— Material provided —
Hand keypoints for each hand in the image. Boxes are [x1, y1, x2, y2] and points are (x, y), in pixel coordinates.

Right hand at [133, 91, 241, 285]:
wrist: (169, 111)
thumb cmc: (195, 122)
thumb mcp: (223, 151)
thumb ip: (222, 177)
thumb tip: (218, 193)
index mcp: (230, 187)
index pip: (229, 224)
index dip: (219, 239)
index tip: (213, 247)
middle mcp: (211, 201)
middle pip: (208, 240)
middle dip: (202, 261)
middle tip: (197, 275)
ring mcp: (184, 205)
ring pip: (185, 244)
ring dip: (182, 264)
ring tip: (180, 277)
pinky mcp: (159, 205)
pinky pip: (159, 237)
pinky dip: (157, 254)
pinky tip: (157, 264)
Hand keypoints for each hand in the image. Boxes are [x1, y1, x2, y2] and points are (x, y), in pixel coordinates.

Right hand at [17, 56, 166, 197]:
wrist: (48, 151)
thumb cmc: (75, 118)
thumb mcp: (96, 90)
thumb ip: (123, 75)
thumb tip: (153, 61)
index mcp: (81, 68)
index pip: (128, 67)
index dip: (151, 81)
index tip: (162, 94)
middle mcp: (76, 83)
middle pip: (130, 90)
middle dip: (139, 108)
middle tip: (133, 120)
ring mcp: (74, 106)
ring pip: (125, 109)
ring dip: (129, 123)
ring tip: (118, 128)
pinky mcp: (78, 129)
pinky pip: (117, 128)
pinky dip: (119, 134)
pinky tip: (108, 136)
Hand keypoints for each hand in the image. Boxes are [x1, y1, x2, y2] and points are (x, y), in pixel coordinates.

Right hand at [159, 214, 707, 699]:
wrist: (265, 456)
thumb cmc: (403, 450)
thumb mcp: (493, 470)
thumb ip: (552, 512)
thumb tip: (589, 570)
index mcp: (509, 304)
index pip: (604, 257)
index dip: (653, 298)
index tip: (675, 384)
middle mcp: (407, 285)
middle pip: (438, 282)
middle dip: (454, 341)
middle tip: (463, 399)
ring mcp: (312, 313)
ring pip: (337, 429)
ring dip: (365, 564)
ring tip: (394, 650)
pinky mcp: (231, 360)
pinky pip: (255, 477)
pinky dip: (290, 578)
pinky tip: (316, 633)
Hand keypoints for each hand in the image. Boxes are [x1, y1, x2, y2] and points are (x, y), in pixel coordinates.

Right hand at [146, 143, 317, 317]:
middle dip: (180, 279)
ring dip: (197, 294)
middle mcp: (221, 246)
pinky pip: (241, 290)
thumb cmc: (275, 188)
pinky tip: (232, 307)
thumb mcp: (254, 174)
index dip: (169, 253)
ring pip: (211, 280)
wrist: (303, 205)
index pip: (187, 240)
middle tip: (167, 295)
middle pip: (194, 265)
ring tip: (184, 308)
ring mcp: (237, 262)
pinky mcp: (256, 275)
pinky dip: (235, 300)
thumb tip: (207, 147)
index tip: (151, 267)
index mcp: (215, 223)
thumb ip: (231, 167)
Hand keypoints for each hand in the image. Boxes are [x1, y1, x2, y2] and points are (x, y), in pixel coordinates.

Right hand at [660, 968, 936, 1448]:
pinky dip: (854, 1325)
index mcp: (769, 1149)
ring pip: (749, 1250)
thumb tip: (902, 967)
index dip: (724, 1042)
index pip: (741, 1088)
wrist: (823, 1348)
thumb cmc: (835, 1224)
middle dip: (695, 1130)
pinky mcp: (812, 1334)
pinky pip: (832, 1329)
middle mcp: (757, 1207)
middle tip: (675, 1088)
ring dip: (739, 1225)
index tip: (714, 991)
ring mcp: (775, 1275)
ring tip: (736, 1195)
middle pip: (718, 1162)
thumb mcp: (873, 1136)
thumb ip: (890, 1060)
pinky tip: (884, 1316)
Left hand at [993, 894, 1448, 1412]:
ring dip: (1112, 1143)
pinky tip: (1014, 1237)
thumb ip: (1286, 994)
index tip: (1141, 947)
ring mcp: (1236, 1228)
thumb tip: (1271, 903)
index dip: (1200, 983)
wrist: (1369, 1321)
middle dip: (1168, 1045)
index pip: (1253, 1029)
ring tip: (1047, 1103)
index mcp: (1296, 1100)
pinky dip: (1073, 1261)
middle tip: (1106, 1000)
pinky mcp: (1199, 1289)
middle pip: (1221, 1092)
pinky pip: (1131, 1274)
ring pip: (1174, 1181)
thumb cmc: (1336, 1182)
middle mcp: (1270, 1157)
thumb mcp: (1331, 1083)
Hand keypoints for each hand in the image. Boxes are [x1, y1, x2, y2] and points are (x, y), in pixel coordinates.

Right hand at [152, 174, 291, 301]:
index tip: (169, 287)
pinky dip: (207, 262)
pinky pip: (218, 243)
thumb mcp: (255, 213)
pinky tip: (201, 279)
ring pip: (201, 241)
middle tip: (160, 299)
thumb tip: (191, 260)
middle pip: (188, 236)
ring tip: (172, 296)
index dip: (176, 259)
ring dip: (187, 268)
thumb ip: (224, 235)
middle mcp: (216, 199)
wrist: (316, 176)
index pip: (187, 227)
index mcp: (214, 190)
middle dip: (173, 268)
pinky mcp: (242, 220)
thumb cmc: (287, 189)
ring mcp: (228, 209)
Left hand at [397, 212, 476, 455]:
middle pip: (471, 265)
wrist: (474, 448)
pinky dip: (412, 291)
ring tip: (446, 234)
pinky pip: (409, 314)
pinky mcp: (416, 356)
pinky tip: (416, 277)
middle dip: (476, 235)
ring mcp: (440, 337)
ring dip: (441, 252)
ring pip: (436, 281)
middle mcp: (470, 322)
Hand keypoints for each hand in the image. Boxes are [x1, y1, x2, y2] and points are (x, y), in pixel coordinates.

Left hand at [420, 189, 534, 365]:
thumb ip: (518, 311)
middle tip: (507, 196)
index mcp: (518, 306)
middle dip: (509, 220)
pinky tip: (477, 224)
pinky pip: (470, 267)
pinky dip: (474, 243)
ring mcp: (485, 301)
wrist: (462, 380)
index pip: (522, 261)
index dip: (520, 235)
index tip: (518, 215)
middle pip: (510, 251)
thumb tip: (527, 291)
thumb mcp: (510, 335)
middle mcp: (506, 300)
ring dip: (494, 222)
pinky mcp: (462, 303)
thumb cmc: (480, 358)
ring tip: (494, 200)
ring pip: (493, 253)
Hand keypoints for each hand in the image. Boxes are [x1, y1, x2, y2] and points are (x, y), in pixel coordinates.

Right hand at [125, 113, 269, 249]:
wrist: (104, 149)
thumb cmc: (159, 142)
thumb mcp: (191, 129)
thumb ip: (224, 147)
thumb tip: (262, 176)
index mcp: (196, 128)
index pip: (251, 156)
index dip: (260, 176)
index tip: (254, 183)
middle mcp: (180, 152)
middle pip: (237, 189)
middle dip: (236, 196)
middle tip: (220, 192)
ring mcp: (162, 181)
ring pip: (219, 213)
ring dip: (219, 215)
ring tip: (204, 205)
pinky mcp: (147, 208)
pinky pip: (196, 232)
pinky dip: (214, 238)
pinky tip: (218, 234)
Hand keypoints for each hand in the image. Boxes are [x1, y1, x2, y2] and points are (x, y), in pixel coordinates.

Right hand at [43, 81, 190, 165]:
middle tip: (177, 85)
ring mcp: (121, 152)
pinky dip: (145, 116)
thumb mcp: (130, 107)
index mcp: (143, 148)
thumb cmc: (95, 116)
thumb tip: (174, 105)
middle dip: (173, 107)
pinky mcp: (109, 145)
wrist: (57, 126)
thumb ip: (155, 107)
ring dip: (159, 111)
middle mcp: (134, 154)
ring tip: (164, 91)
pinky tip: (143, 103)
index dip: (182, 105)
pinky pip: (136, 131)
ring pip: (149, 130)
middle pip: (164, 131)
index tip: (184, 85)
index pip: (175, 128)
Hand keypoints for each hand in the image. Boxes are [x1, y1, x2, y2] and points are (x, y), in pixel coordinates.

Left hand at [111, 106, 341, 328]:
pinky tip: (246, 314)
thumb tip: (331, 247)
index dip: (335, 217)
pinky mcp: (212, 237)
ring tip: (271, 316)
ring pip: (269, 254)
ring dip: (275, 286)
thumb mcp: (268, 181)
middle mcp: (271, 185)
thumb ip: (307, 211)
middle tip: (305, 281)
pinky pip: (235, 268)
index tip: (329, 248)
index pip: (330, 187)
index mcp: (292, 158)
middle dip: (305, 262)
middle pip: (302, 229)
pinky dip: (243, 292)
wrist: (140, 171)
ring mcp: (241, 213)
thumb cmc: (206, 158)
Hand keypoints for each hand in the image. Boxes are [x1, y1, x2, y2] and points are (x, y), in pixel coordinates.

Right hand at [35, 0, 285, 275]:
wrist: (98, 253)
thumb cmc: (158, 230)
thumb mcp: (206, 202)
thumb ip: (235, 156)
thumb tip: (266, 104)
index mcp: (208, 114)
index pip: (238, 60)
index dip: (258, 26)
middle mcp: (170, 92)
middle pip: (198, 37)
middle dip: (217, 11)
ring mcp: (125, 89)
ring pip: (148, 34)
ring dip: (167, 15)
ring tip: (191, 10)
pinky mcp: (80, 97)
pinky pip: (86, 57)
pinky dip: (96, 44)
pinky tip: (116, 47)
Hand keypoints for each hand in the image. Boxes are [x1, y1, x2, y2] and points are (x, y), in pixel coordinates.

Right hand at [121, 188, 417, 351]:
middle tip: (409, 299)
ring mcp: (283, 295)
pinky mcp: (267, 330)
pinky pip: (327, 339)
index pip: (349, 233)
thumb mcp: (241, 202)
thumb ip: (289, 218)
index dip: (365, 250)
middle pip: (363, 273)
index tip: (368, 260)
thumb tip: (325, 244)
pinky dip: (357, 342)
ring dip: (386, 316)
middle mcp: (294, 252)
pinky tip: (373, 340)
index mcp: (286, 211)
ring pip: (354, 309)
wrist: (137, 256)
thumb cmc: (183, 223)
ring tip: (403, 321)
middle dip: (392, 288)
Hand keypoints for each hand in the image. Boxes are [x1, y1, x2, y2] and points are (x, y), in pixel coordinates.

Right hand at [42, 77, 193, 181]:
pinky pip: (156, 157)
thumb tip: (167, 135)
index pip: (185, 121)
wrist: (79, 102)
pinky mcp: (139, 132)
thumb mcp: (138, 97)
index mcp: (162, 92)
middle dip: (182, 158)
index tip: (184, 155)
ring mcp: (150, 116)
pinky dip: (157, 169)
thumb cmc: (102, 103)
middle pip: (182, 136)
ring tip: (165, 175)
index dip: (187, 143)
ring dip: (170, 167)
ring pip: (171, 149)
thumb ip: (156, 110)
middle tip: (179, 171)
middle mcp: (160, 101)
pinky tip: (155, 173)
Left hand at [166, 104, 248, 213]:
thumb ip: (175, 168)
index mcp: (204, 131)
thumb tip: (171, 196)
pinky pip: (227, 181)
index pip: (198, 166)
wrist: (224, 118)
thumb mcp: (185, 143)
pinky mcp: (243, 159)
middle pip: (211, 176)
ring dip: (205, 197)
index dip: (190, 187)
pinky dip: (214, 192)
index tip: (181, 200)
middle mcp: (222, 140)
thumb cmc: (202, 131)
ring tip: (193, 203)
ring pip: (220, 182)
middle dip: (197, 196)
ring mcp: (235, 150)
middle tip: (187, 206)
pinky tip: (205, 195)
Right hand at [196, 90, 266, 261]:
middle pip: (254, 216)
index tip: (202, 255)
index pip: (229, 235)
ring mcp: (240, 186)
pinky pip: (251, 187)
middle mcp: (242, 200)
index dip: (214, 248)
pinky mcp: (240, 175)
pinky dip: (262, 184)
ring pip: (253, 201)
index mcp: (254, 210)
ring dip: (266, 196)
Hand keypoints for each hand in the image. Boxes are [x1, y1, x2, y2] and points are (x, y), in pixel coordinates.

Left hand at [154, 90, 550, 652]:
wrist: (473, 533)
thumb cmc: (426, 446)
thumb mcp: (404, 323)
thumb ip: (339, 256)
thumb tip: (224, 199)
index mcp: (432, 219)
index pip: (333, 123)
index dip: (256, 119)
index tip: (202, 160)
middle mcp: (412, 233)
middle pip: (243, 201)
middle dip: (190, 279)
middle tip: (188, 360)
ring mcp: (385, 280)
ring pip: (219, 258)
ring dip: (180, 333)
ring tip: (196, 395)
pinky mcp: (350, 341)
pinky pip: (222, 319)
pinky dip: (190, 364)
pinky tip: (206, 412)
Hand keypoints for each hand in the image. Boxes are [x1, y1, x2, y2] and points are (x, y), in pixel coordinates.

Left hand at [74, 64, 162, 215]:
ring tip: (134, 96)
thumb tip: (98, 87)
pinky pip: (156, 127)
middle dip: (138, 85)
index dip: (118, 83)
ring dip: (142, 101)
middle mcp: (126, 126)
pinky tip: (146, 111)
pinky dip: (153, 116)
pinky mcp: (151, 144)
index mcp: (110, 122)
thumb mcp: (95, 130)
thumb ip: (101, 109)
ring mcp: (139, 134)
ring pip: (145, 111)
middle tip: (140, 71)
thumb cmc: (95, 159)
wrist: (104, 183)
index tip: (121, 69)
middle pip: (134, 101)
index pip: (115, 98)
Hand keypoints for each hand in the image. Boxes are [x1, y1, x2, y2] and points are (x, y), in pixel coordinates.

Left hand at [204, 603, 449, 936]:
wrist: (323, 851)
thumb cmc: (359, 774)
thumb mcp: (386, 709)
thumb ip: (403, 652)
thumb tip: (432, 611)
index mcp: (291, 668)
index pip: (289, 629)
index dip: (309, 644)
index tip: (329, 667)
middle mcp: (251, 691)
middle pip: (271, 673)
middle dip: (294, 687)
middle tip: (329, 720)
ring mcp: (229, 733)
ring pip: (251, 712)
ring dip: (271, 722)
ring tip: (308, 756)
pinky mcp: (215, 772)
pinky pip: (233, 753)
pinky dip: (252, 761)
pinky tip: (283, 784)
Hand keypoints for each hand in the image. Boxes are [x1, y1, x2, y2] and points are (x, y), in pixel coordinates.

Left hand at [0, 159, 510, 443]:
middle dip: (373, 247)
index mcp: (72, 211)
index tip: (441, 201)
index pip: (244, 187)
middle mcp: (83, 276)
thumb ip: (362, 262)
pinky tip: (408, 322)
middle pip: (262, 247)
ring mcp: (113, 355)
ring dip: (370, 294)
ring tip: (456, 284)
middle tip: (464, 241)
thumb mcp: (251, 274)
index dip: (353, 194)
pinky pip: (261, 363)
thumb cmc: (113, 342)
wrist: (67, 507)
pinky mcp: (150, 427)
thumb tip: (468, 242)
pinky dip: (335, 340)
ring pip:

— Task details —
From the line containing "index dip: (353, 194)" to the final line of the data, repeat each line exactly. Include both ends.

— Completed task —
index dip: (353, 194)
pinky pip: (261, 363)
thumb cmc: (113, 342)
wrist: (67, 507)
pinky mcp: (150, 427)
thumb tip: (468, 242)
pinky dip: (335, 340)
ring pip:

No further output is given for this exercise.